• **DOCUMENT SEGMENT**
_ _ _ _ _
Re: Best Practices Re: a Calendar Table and Multip... - Page 2 - Qlik Community

Report Inappropriate Content · ‎2011-11-28

Howdy. I've searched through the forum, but not found a post which quite addresses this question. This one was close, but represented the opposite problem. The "similar posts" tool found more results han my searching: this post, this one, and this one cover some solutions, but don't discuss which is best, or more generally what advantages and disadvantages exist. What's easiest? What's most commonly used? Has anyone used one of these solutions for 12 months or so and has some feedback on how well it's worked?

A common practice in data warehouses is to have a Dates table which gives values such as year, quarter, and month for each day. It looks like this is common in QlikView too, and the name "calendar table" seems to be widely-used. If this calendar table has a Date field as its key, any queries which also contain a Date field will automagically join to it. Groovy!
_ _ _ _ _
Dataset entries
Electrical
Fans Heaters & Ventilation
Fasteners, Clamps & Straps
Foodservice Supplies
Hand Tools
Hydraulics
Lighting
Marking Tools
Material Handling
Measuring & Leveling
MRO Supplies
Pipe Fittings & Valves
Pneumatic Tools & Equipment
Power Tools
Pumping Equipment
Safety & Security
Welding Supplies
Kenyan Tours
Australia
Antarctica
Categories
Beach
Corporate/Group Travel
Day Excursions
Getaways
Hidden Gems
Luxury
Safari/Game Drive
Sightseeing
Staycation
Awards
_ _ _ _ _
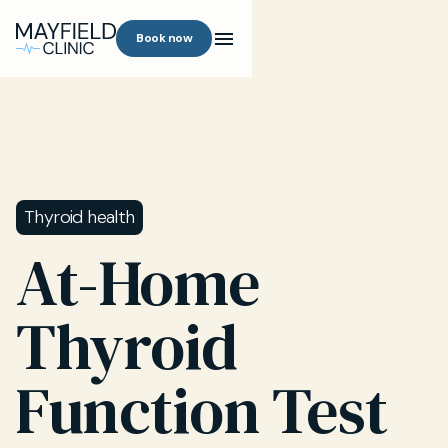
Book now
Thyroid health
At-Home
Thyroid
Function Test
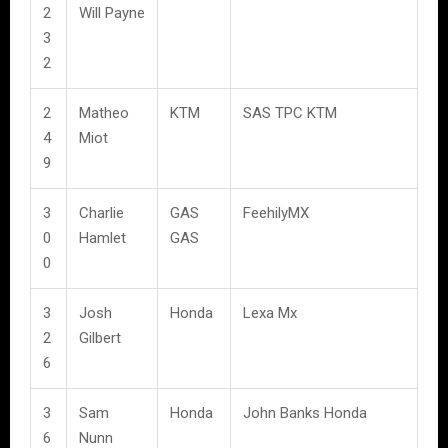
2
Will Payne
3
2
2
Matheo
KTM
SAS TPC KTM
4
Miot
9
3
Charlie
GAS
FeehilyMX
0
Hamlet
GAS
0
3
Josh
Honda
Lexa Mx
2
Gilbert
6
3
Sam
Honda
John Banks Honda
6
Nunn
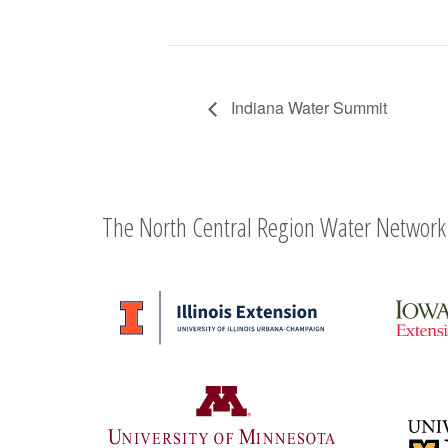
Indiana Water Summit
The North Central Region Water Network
_ _ _ _ _
• **PROBLEMS AND TASKS**
**a)** Pull out each line of the listing that contains the string "Water". Case matters.
**b)** Resume the forum post on calendar tables in QlikView, starting right after its last sentence.

• **RESULTS IN ORDER**
**a)**
Indiana Water Summit
The North Central Region Water Network

**b)**
But... what do you do when you have multiple fact tables, with different date fields, which should not join together? For example, say there's a Customers.Date field representing the date the customer was created, and an Orders.Date field representing the date an order was placed. A report which contains both fields will need to rename at least one of them, breaking the join.

Also, a fact table may contain multiple date dimensions. In my case, the Orders table has OrderDate, DatePaid, and ShipDate fields. I could create three more calendar tables, with key fields of OrderDate, DatePaid, and ShipDate, respectively. This seems cumbersome; is this the best practice, or is there a simpler option?

In SQL, I'd write three JOINs, to the same table each time but specifying a different field from the first table each time. But QlikView seems to be restricted to natural joins, which as a DBA makes me wince.

Instead of using one or more calendar tables, you could just import the date values as dates, and use QlikView date functions to populate your date hierarchies. Is this what most users end up using?

I appreciate any input. Thank you!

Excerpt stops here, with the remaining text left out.